EU Probes Acquisition of Short Sea Carrier


Sunday, 14 June 2009

European Union anti-trust regulators on June 12 opened an in-depth investigation of plans by DSV, Scandinavia's biggest trucker, and Danish shipping line Vesterhavet, to take joint control of Copenhagen-based DFDS, a leading European short sea shipping line. The European Commission, the EU's executive agency, said its initial market investigation indicated that the proposed deal could significantly impede competition in the European short sea shipping sector.
"We must ensure that freight forwarders will continue to have access to transport on ro-ro vessels, so that final customers will not suffer price increases," the EU's competition commissioner Nellie Kroes said in a statement.
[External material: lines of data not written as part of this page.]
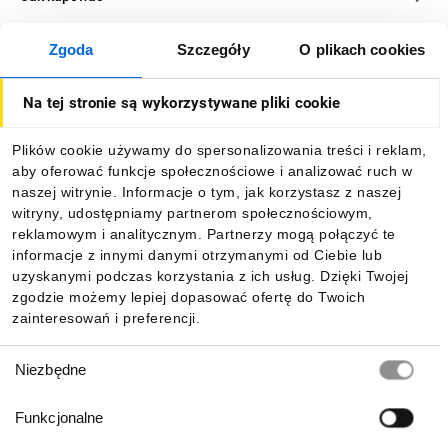
Zgoda
Szczegóły
O plikach cookies
O firmie
Na tej stronie są wykorzystywane pliki cookie
Dla kupujących
Plików cookie używamy do spersonalizowania treści i reklam,
aby oferować funkcje społecznościowe i analizować ruch w
Informacje
naszej witrynie. Informacje o tym, jak korzystasz z naszej
witryny, udostępniamy partnerom społecznościowym,
reklamowym i analitycznym. Partnerzy mogą połączyć te
Pobierz naszą aplikację mobilną:
informacje z innymi danymi otrzymanymi od Ciebie lub
uzyskanymi podczas korzystania z ich usług. Dzięki Twojej
zgodzie możemy lepiej dopasować ofertę do Twoich
zainteresowań i preferencji.
Wybór
Niezbędne
zgody
Funkcjonalne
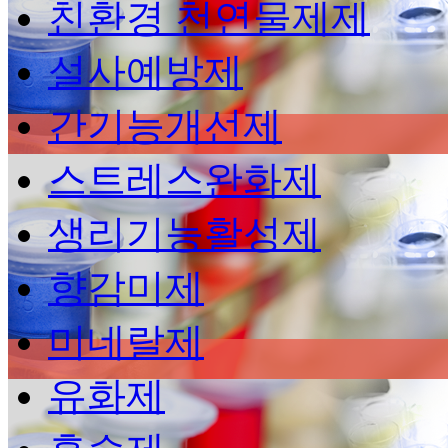
친환경 천연물제제
설사예방제
간기능개선제
스트레스완화제
생리기능활성제
향감미제
미네랄제
유화제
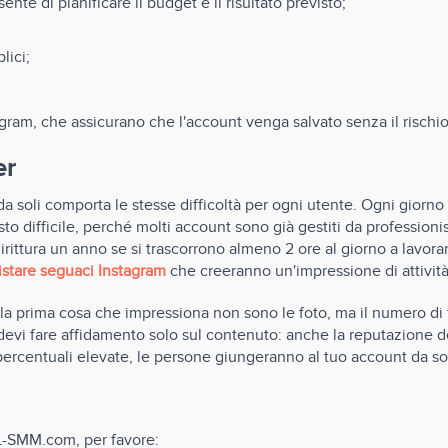
nte di pianificare il budget e il risultato previsto;
lici;
tagram, che assicurano che l'account venga salvato senza il rischio
er
a soli comporta le stesse difficoltà per ogni utente. Ogni giorn
sto difficile, perché molti account sono già gestiti da professio
irittura un anno se si trascorrono almeno 2 ore al giorno a lavor
istare seguaci Instagram
che creeranno un'impressione di attività
a prima cosa che impressiona non sono le foto, ma il numero di fo
devi fare affidamento solo sul contenuto: anche la reputazione de
ercentuali elevate, le persone giungeranno al tuo account da sole
L-SMM.com, per favore:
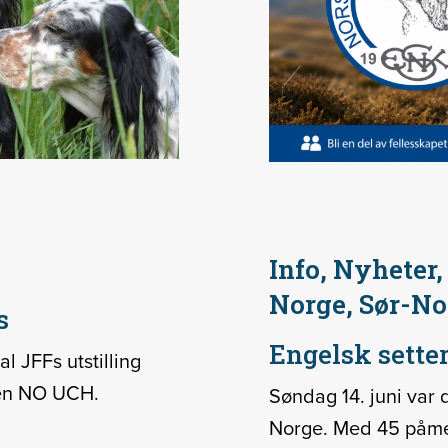
Info, Nyheter
Norge, Sør-No
s
Engelsk setter
l JFFs utstilling
len NO UCH.
Søndag 14. juni var d
Norge. Med 45 påme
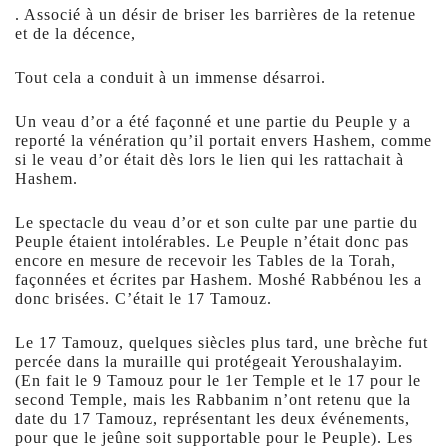
. Associé à un désir de briser les barrières de la retenue
et de la décence,
Tout cela a conduit à un immense désarroi.
Un veau d’or a été façonné et une partie du Peuple y a
reporté la vénération qu’il portait envers Hashem, comme
si le veau d’or était dès lors le lien qui les rattachait à
Hashem.
Le spectacle du veau d’or et son culte par une partie du
Peuple étaient intolérables. Le Peuple n’était donc pas
encore en mesure de recevoir les Tables de la Torah,
façonnées et écrites par Hashem. Moshé Rabbénou les a
donc brisées. C’était le 17 Tamouz.
Le 17 Tamouz, quelques siècles plus tard, une brèche fut
percée dans la muraille qui protégeait Yeroushalayim.
(En fait le 9 Tamouz pour le 1er Temple et le 17 pour le
second Temple, mais les Rabbanim n’ont retenu que la
date du 17 Tamouz, représentant les deux événements,
pour que le jeûne soit supportable pour le Peuple). Les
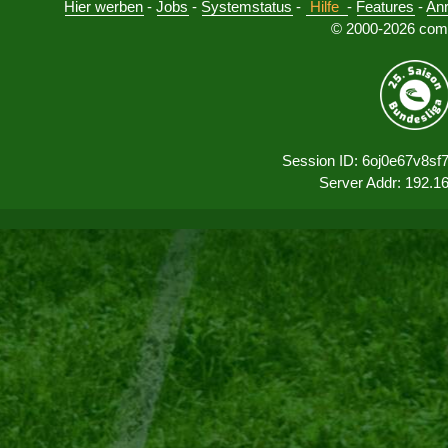
Hier werben
-
Jobs
-
Systemstatus
-
Hilfe
-
Features
-
An
© 2000-2026 comu
Session ID: 6oj0e67v8sf
Server Addr: 192.1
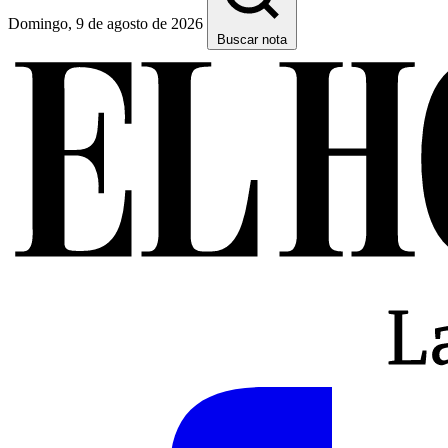
Domingo, 9 de agosto de 2026
Buscar nota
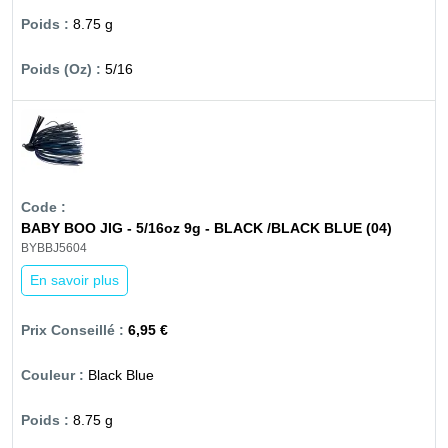
8.75 g
5/16
BABY BOO JIG - 5/16oz 9g - BLACK /BLACK BLUE (04)
BYBBJ5604
En savoir plus
6,95 €
Black Blue
8.75 g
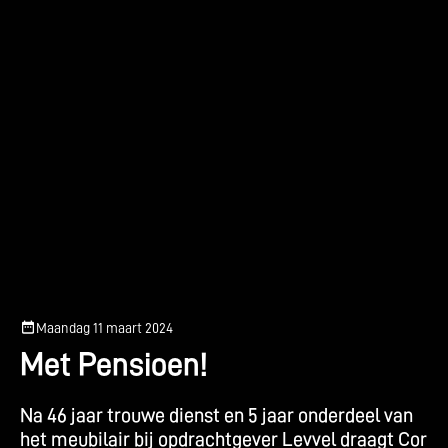
Maandag 11 maart 2024
M
e
t
P
e
n
s
i
o
e
n
!
N
a
4
6
j
a
a
r
t
r
o
u
w
e
d
i
e
n
s
t
e
n
5
j
a
a
r
o
n
d
e
r
d
e
e
l
v
a
n
h
e
t
m
e
u
b
i
l
a
i
r
b
i
j
o
p
d
r
a
c
h
t
g
e
v
e
r
L
e
v
v
e
l
d
r
a
a
g
t
C
o
r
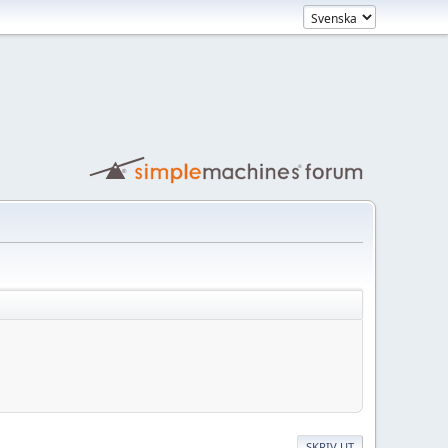
SKRIV UT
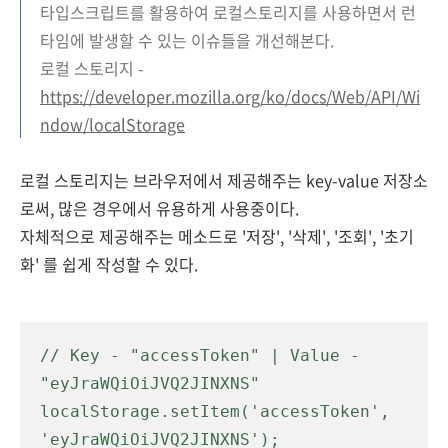
타입스크립트를 활용하여 로컬스토리지를 사용하면서 런
타임에 발생할 수 있는 이슈들을 개선해본다.
로컬 스토리지 -
https://developer.mozilla.org/ko/docs/Web/API/Wi
ndow/localStorage
로컬 스토리지는 브라우저에서 제공해주는 key-value 저장소
로써, 많은 경우에서 유용하게 사용중이다.
자체적으로 제공해주는 메소드로 '저장', '삭제', '조회', '초기
화' 를 쉽게 작성할 수 있다.
// Key - "accessToken" | Value - 
"eyJraWQiOiJVQ2JINXNS"

localStorage.setItem('accessToken', 
'eyJraWQiOiJVQ2JINXNS');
The Commission said it fears the takeover would have a potential adverse impact on other freight forwarders in terms of freight rates and access to some roll-on, roll-off shipping routes.
Commitments offered by DSV and Vesterhavet to address competition concerns during the preliminary investigation proved insufficient, the Commission said.
DSV, which has a 45 percent stake in the company planning to take control of DFDS, is the biggest customer of the carrier's ro-ro shipping services in the North Sea and the Baltic Sea. It also acquired DFDS's trucking business in 2000.
The bid for DFDS follows DSV's $1 billion acquisition of Belgium's ABX Logistics in 2008 that created Europe's third largest truck-rail transport group with annual revenue of $4.2 billion. DSV expects to handle around 850,000 twenty-foot containers and 215,000 tonnes of air freight in 2009.
DFDS revealed last month it is among several companies negotiating the potential acquisition of Norfolkline, the 18-ship short sea unit of A.P. Moller-Maersk, the Danish parent of ocean container carrier Maersk Line.
The Commission said it has 90 working days to make a final ruling, and stressed that the decision to open an in-depth investigation does not prejudge the result of its probe.